Categories: Security

Encrypted SNI Comes to Firefox Nightly

TL;DR: Firefox Nightly now supports encrypting the TLS Server Name Indication (SNI) extension, which helps prevent attackers on your network from learning your browsing history. You can enable encrypted SNI today and it will automatically work with any site that supports it. Currently, that means any site hosted by Cloudflare, but we’re hoping other providers will add ESNI support soon.

Concealing Your Browsing History

Although an increasing fraction of Web traffic is encrypted with HTTPS, that encryption isn’t enough to prevent network attackers from learning which sites you are going to. It’s true that HTTPS conceals the exact page you’re going to, but there are a number of ways in which the site’s identity leaks. This can itself be sensitive information: do you want the person at the coffee shop next to you to know you’re visiting cancer.org?

There are four main ways in which browsing history information leaks to the network: the TLS certificate message,  DNS name resolution, the IP address of the server, and the TLS Server Name Indication extension. Fortunately, we’ve made good progress shutting down the first two of these: The new TLS 1.3 standard encrypts the server certificate by default and over the past several months, we’ve been exploring the use of DNS over HTTPS to protect DNS traffic. This is looking good and we are hoping to roll it out to all Firefox users over the coming months. The IP address remains a problem, but in many cases, multiple sites share the same IP address, so that leaves SNI.

Why do we need SNI anyway and why didn’t this get fixed before?

Ironically, the reason you need an SNI field is because multiple servers share the same IP address. When you connect to the server, it needs to give you the right certificate to prove that you’re connecting to a legitimate server and not an attacker. However, if there is more than one server on the same IP address, then which certificate should it choose? The SNI field tells the server which host name you are trying to connect to, allowing it to choose the right certificate. In other words, SNI helps make large-scale TLS hosting work.

We’ve known that SNI was a privacy problem from the beginning of TLS 1.3. The basic idea is easy: encrypt the SNI field (hence “encrypted SNI” or ESNI). Unfortunately every design we tried had drawbacks. The technical details are kind of complicated, but the basic story isn’t: every design we had for ESNI involved some sort of performance tradeoff and so it looked like only sites which were “sensitive” (i.e., you might want to conceal you went there) would be willing to enable ESNI. As you can imagine, that defeats the point, because if only sensitive sites use ESNI, then just using ESNI is itself a signal that your traffic demands a closer look. So, despite a lot of enthusiasm, we eventually decided to publish TLS 1.3 without ESNI.
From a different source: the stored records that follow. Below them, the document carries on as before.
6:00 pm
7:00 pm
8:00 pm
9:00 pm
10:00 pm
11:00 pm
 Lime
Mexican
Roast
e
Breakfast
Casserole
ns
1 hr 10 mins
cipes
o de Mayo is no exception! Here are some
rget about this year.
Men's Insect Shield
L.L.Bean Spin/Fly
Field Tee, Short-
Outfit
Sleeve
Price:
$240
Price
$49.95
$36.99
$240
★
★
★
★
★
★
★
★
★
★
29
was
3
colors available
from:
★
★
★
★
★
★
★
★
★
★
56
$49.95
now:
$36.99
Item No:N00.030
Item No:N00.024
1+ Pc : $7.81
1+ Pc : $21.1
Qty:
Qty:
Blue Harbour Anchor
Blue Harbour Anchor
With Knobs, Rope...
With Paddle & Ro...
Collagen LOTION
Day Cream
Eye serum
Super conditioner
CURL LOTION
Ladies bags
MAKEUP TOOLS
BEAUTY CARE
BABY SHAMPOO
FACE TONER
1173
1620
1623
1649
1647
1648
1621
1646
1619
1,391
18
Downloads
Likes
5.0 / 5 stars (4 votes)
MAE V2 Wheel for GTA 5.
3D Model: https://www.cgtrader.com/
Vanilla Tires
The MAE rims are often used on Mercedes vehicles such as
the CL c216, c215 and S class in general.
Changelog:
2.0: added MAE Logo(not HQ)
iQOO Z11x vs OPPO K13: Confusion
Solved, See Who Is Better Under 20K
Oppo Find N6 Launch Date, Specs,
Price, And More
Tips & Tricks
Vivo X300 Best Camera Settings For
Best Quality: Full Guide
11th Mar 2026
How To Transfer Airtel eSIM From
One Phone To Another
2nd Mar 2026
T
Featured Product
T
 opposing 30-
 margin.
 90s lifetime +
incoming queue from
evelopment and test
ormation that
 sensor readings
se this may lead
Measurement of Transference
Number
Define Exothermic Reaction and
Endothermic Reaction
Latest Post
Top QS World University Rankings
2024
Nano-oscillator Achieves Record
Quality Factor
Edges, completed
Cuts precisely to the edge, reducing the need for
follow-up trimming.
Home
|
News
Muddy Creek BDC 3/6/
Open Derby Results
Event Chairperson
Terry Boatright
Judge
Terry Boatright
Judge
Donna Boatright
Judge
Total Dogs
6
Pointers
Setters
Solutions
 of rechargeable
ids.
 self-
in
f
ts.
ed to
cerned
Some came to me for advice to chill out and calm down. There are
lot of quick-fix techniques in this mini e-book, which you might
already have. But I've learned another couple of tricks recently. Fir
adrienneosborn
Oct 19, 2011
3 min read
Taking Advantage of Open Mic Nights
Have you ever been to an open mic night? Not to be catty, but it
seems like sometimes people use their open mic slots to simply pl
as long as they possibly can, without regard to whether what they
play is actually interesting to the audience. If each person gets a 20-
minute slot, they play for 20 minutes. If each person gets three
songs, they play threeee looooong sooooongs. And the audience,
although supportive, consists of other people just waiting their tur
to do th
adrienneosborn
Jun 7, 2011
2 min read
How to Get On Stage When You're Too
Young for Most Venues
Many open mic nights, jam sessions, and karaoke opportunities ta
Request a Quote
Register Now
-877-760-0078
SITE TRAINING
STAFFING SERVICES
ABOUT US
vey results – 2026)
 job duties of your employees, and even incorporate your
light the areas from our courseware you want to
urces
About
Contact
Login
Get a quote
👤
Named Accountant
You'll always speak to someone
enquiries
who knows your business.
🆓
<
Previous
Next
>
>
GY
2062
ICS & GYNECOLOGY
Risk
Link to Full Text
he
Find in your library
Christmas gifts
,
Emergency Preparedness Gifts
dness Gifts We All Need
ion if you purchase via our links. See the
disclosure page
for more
However, at the beginning of this year, we realized that there was actually a pretty good 80-20 solution: big Content Distribution Networks (CDNs) host a lot of sites all on the same machines. If they’re willing to convert all their customers to ESNI at once, then suddenly ESNI no longer reveals  a useful signal because the attacker can see what CDN you are going to anyway. This realization broke things open and enabled a design for how to make ESNI work in TLS 1.3 (see Alessandro Ghedini’s writeup of the technical details.) Of course, this only works if you can mass-configure all the sites on a given set of servers, but that’s a pretty common configuration.

How do I get it?

This is brand-new technology and Firefox is the first browser to get it. At the moment we’re not ready to turn it on for all Firefox users. However, Nightly users can try out this enhancing feature now by performing the following steps: First, you need to make sure you have DNS over HTTPS enabled (see: https://blog.nightly.mozilla.org/2018/06/01/improving-dns-privacy-in-firefox/). Once you’ve done that, you also need to set the “network.security.esni.enabled” preference in about:config to “true”). This should automatically enable ESNI for any site that supports it. Right now, that’s just Cloudflare, which has enabled ESNI for all its customers, but we’re hoping that other providers will follow them. You can go to: https://www.cloudflare.com/ssl/encrypted-sni/ to check for yourself that it’s working.

What’s Next?

During the development of TLS 1.3 we found a number of problems where network devices (typically firewalls and the like) would break when you tried to use TLS 1.3. We’ve been pretty careful about the design, but it’s possible that we’ll see similar problems with ESNI. In order to test this, we’ll be running a set of experiments over the next few months and measuring for breakage. We’d also love to hear from you: if you enable ESNI and it works or causes any problems, please let us know.